É crescente a participação dos cartões nos gastos das famílias e, consequentemente, nas vendas do setor de comércio e serviços. Segundo análise realizada pela Federação do Comércio de Bens, Serviços e Turismo do Estado de São Paulo (FecomercioSP), baseada em informações da Associação Brasileira das Empresas de Cartões de Crédito e Serviços (ABECS) e das pesquisas do comércio do IBGE, a participação dos pagamentos com cartões no comércio varejista atingiu 31,2% em 2014, ante 30,2% em 2013 e 26,4% em 2007. Já no setor de serviços, a relação ficou em 16,1% (ante 14,4% em 2013 e 8,1% em 2007).

Para a Federação, o ritmo de substituição dos meios de pagamento - dinheiro e cheque pelo cartão - é maior no setor de serviços, embora ainda haja espaço para expansão no varejo, especialmente em pequenos estabelecimentos.

Em relação ao cheque, segundo levantamento da FecomercioSP com base nos dados de 2014 do Banco Central, o valor médio de uma transação ficou em R$ 1.575, bastante elevado se comparado com o valor médio das transações com cartões (de crédito e de débito), que atingiu R$ 86 em 2014. Em 2008, o valor médio da transação com cheque era de R$ 835, contra R$ 70 no caso do cartão. Ou seja, o valor médio das transações com cheque subiu muito mais (89% contra apenas 23%), sugerindo que eles estão cada vez mais restritos aos pagamentos de maior valor.
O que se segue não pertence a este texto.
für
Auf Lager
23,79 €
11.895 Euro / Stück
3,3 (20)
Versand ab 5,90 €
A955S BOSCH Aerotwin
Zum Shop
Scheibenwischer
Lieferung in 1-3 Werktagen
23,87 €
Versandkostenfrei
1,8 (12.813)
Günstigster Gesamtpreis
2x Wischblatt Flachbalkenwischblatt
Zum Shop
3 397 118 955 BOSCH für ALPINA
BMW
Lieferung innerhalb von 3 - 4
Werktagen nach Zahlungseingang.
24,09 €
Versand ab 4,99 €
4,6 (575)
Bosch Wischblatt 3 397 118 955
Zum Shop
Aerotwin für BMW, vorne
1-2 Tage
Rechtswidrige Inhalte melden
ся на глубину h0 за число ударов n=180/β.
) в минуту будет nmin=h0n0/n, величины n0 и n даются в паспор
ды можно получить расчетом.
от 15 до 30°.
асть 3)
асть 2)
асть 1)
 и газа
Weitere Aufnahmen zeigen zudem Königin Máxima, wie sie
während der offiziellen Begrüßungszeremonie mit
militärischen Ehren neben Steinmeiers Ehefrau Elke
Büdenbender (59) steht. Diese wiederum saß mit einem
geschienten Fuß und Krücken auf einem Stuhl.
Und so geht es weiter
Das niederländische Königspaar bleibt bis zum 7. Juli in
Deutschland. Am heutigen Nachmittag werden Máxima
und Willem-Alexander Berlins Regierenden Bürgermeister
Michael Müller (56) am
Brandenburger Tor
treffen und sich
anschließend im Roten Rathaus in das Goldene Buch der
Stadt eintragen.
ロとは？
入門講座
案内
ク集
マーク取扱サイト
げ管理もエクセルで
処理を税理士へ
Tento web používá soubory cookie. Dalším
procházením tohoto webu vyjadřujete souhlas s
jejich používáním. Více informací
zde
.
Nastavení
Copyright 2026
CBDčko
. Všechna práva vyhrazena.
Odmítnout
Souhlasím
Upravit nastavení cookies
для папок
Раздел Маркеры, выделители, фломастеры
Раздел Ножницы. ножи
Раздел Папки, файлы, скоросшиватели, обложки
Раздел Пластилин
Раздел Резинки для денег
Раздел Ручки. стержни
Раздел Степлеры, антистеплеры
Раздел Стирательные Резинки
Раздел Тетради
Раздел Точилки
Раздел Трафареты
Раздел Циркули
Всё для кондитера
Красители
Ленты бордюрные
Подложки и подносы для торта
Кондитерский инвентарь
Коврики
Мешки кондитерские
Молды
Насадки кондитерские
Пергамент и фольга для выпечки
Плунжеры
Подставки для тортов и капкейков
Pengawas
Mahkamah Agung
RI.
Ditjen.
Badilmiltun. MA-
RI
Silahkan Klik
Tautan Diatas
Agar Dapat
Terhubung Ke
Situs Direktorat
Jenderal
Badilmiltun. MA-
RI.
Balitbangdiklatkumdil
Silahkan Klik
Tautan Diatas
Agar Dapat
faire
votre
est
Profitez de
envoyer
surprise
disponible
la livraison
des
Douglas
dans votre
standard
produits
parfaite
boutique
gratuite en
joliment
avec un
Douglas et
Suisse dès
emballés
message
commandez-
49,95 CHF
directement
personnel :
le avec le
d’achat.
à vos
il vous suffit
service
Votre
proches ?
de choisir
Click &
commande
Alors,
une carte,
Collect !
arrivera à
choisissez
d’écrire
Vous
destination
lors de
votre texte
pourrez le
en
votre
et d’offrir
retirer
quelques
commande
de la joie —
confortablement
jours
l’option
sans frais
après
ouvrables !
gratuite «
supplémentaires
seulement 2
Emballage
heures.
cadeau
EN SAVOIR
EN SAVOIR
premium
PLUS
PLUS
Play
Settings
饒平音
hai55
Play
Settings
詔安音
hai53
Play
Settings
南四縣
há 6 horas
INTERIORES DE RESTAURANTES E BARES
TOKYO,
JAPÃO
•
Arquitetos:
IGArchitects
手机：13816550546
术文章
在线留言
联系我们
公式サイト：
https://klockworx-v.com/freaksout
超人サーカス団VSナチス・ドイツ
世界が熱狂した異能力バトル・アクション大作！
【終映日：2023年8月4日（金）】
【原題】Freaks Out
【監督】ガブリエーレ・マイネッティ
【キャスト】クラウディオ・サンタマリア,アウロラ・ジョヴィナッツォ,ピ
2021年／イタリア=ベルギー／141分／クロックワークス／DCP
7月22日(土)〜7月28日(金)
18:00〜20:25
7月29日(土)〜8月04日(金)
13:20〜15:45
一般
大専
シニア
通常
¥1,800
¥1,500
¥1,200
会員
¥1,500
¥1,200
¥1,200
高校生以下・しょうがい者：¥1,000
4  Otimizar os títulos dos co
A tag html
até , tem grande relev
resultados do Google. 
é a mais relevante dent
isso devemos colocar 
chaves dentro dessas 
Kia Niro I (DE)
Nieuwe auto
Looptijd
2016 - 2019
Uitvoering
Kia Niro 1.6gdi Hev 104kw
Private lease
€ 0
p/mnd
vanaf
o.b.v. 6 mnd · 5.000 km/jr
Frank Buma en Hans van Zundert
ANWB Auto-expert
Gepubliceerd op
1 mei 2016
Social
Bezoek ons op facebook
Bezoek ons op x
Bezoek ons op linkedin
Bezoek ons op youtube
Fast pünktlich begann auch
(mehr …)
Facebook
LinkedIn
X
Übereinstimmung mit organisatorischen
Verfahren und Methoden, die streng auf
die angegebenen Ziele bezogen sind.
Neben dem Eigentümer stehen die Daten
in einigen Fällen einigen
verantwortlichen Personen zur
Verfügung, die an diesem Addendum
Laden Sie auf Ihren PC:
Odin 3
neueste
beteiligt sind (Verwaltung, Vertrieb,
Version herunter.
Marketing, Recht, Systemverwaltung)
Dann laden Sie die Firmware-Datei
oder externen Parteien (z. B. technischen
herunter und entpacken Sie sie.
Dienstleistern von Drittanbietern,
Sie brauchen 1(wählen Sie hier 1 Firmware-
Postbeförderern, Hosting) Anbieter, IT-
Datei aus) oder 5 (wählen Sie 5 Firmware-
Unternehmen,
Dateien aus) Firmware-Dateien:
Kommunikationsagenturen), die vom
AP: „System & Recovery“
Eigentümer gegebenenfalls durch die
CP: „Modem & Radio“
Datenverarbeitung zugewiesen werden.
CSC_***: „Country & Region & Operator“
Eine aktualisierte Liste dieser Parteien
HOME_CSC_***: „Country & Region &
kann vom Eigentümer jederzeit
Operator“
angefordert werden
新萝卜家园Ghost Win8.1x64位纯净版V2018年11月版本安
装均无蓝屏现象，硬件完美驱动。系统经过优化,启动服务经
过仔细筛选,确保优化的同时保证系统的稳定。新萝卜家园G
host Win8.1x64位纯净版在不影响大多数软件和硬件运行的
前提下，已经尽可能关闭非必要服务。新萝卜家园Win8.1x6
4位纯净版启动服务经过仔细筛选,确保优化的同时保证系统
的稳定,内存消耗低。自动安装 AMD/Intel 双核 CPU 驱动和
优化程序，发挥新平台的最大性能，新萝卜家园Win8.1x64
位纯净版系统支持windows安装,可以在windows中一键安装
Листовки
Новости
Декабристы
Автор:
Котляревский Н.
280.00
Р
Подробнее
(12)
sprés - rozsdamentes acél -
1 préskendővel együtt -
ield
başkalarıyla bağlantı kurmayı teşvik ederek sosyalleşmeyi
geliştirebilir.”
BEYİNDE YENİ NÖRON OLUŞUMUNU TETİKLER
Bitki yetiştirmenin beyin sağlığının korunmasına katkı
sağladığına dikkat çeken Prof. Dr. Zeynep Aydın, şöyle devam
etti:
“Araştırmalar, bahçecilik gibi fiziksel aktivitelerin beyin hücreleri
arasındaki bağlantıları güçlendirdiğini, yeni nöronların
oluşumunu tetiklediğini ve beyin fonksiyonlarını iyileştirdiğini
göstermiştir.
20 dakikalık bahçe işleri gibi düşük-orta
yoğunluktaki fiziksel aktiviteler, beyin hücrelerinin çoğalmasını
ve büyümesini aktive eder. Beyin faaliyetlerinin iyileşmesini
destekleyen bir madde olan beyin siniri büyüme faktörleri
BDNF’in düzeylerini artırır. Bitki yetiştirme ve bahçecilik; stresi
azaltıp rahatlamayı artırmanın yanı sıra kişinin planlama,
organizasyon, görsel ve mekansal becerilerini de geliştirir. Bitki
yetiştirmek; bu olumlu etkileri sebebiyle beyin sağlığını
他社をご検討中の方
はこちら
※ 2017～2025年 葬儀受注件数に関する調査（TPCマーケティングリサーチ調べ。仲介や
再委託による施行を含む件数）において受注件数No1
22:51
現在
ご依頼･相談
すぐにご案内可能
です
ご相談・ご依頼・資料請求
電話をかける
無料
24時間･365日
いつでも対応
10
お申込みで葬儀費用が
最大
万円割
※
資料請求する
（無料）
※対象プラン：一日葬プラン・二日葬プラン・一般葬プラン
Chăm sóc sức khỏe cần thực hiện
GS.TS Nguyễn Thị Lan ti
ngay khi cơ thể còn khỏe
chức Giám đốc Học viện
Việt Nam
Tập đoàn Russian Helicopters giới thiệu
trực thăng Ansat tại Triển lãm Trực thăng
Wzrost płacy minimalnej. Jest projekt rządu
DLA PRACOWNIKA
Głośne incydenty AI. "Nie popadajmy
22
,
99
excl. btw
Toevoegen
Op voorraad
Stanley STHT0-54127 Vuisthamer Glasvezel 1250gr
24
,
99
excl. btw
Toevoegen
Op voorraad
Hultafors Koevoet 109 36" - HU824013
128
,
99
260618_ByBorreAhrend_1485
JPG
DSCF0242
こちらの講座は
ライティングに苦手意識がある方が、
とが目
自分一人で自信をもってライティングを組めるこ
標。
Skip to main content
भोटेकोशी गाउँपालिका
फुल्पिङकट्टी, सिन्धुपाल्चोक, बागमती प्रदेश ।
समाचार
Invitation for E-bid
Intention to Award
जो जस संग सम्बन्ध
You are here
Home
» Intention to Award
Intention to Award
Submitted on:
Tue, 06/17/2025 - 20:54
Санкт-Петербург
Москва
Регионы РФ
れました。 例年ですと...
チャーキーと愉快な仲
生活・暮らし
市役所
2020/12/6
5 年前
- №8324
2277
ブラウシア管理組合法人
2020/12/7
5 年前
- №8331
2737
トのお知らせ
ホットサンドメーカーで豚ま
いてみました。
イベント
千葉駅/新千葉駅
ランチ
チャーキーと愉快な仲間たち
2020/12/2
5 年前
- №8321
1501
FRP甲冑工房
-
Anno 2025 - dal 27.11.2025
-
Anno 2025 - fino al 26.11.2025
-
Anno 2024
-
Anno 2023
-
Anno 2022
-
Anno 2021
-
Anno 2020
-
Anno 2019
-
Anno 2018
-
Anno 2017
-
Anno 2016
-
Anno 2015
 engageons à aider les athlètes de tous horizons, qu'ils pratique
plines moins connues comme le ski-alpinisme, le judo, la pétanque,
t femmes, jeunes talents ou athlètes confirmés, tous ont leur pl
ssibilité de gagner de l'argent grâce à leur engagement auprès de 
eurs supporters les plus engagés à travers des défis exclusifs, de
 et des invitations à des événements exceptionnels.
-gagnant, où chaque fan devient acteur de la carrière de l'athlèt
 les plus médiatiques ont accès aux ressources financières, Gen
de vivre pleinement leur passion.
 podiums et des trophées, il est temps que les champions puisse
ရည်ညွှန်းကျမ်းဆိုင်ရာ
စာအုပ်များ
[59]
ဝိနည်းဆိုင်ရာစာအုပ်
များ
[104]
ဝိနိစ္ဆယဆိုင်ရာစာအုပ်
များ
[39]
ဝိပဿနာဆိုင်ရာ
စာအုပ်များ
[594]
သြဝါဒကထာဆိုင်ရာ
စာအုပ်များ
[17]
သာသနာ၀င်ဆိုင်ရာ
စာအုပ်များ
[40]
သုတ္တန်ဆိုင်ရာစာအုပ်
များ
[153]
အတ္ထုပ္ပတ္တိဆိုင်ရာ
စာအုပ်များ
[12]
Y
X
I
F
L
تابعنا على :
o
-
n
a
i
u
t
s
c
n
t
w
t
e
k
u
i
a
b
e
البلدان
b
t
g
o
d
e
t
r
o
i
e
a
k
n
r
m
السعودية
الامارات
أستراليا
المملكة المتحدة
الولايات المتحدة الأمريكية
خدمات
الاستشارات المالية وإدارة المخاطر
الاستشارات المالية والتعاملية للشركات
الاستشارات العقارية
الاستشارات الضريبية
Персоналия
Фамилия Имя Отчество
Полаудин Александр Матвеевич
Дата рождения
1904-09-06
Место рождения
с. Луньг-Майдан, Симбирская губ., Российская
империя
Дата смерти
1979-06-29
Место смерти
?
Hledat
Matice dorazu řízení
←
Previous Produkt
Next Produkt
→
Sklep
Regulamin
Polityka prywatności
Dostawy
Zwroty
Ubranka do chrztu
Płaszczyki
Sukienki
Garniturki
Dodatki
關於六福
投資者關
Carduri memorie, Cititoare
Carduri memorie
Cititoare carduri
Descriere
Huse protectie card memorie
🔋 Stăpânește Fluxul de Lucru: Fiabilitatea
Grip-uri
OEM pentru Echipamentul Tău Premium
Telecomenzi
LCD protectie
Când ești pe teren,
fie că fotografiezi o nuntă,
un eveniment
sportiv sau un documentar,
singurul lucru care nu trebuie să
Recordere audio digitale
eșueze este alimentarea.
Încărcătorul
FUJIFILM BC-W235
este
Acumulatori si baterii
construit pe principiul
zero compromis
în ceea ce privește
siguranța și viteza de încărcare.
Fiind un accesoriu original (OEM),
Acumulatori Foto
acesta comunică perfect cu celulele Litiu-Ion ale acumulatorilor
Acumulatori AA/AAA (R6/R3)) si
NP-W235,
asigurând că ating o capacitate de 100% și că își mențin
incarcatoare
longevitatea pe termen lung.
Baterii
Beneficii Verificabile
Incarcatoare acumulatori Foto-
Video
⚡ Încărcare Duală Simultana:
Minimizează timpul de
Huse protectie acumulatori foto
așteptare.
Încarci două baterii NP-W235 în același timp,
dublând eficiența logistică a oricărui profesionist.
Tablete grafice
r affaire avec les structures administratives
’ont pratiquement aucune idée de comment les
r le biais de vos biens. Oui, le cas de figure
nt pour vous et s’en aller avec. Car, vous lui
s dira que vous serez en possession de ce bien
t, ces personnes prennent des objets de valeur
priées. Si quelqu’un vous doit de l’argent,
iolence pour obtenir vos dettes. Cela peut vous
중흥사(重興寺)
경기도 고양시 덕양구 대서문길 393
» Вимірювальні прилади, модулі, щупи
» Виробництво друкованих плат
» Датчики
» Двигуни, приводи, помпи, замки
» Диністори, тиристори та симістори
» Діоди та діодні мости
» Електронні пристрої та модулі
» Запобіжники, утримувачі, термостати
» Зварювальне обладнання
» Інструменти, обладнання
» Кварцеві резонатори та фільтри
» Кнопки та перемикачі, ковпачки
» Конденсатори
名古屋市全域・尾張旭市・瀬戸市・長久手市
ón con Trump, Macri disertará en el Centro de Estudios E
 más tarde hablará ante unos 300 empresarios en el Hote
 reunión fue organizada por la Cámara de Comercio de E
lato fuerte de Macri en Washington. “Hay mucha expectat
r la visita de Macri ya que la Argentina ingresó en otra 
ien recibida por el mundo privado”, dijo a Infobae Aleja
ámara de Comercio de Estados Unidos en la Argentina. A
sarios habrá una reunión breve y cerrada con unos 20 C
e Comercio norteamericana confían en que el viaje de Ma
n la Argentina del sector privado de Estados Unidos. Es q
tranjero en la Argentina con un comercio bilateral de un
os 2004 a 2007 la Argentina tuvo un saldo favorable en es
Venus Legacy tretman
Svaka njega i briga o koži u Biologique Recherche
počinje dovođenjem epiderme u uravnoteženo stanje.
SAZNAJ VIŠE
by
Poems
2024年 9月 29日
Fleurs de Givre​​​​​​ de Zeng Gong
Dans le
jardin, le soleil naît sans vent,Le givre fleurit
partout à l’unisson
No ano passado foram compensados 743 milhões de cheques, que movimentaram R$ 1,2 trilhão. No mesmo período houve 11 bilhões de transações com cartões, que resultaram em um montante de R$ 924 bilhões. De acordo com o Banco Central, apenas em maio de 2015, foram compensados cerca de 54 milhões de cheques (queda de 15% em relação a maio do ano passado), o menor valor já registrado para meses de maio em toda a série histórica iniciada em 1991. Em 2014, os cheques responderam por apenas 4,1% de todas as transações bancárias. Em 2008, o valor era de 14,2%.

Se no Brasil a participação do cheque nos pagamentos é cada vez menor, no Reino Unido o meio de pagamento já tem data para deixar de existir: 31 de outubro de 2018. Em outros países como Holanda, Suécia e Noruega, ele já deixou de ser utilizado.